Word for word, transcribe the data below from the line with "index pip: (878, 828)" to the line with "ring pip: (1040, 910)", keeping both of those lines.

*** Begin section ***

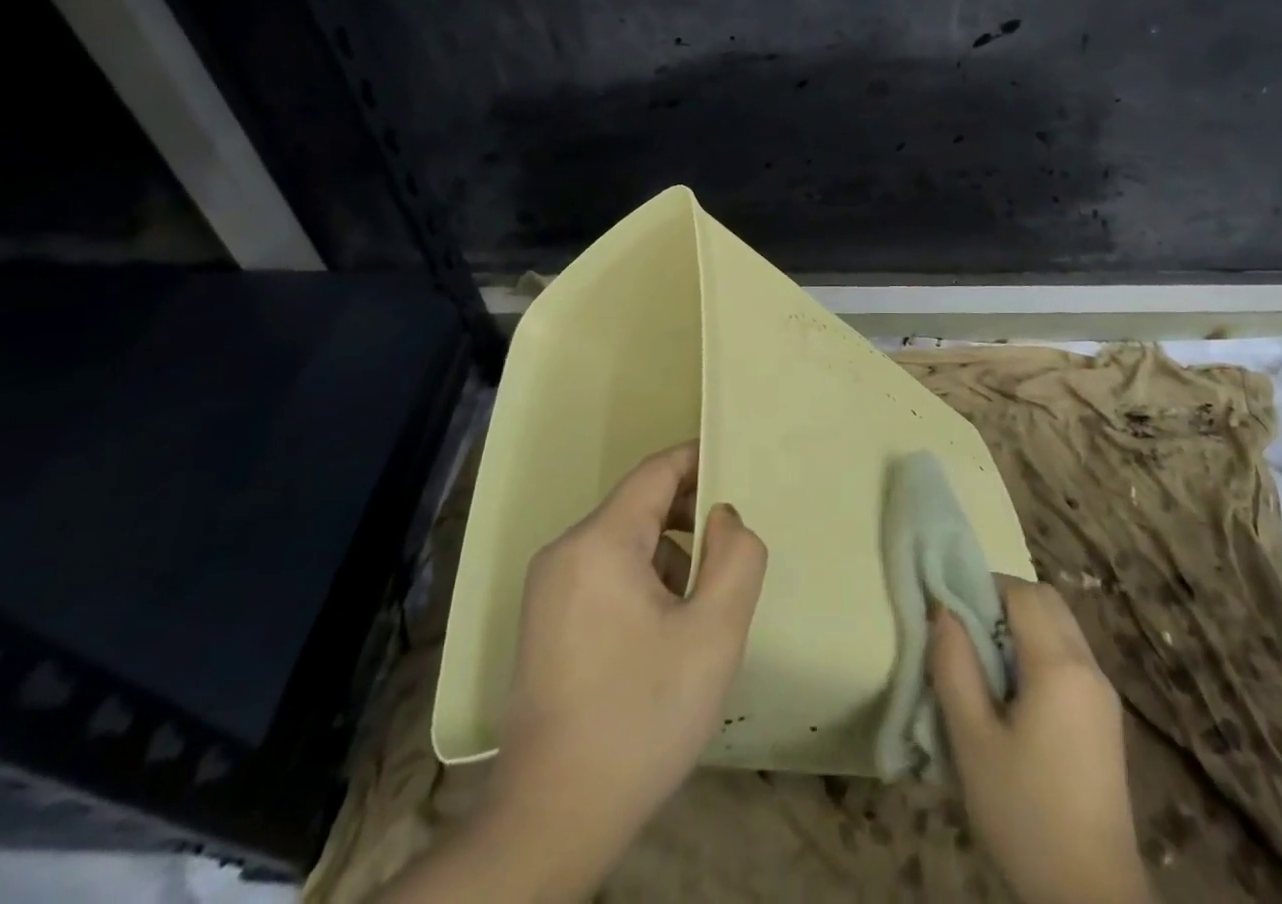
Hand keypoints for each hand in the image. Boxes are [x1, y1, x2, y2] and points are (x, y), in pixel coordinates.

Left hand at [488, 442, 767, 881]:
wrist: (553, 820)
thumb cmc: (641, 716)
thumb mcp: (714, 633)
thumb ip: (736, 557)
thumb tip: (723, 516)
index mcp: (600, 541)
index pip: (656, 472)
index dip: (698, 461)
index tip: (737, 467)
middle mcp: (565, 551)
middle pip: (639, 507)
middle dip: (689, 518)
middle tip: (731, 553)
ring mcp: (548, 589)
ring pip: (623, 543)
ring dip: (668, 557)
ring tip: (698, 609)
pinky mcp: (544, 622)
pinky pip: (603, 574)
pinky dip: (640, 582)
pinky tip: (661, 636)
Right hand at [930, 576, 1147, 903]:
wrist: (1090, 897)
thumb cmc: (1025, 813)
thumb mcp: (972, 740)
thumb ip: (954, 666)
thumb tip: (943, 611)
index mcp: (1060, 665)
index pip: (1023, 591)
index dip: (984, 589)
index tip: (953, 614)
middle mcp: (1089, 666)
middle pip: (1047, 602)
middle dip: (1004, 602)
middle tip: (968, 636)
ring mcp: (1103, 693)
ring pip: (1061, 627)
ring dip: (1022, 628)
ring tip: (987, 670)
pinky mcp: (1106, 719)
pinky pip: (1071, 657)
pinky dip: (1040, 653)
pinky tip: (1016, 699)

*** End section ***
*** Begin section ***

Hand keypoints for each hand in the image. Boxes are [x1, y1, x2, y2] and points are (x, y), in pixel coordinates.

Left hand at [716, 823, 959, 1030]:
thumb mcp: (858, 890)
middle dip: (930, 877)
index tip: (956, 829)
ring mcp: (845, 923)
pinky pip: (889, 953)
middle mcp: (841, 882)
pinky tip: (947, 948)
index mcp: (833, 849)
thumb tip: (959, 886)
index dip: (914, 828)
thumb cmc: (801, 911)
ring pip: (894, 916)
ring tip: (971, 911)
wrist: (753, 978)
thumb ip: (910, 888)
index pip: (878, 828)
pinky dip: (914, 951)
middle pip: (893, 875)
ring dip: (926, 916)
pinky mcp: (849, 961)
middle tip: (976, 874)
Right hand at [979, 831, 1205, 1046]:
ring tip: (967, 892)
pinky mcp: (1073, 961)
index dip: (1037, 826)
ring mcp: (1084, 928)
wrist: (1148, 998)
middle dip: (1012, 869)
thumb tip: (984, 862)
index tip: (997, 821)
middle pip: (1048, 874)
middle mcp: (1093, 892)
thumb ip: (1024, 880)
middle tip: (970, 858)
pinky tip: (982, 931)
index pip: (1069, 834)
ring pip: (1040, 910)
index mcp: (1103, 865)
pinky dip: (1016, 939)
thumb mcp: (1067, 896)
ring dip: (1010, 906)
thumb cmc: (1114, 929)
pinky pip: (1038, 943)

*** End section ***
*** Begin section ***

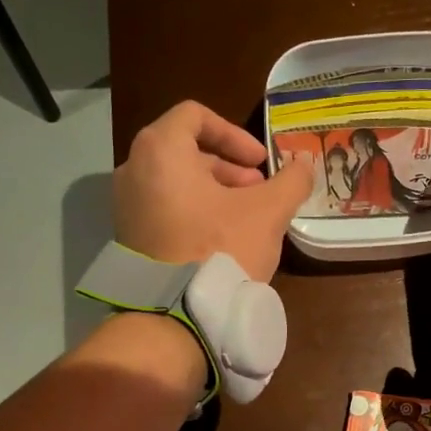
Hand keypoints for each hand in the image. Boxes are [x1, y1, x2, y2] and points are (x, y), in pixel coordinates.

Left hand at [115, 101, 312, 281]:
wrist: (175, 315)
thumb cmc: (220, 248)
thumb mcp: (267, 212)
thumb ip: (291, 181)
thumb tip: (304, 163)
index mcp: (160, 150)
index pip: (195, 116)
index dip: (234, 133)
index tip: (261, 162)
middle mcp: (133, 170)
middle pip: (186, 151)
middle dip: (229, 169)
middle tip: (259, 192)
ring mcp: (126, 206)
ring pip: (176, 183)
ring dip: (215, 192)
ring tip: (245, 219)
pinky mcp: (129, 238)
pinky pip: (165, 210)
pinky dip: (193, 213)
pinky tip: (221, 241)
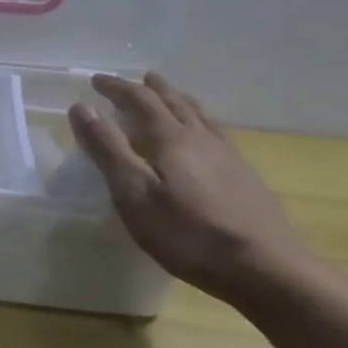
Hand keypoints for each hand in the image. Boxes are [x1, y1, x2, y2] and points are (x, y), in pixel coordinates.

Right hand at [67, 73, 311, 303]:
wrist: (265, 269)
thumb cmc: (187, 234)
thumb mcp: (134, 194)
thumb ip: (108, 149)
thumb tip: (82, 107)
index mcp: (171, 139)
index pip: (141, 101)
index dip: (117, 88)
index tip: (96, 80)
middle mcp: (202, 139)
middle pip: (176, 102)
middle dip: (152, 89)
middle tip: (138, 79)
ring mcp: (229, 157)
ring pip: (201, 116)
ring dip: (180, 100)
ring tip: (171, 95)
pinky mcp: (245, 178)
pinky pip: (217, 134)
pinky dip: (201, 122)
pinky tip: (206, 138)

*** End section ***

* **RESPONSE**:
index pip: (878, 828)
pinky dip: (914, 951)
middle pip: (893, 875)
ring dip: (926, 916)
pinky mcp: (849, 961)
middle tip: (976, 874)
Right hand at [979, 831, 1205, 1046]:
ring tip: (967, 892)
pinky mcp: (1073, 961)
index dip: (1037, 826)
ring mcp: (1084, 928)
wrist: (1148, 998)
middle dip: (1012, 869)
thumb tip: (984, 862)
index tip: (997, 821)
middle pip: (1048, 874)
middle mcp: (1093, 892)
thumb ip: (1024, 880)
middle tip: (970, 858)
pinky tip: (982, 931)
index pip: (1069, 834)
ring pip: (1040, 910)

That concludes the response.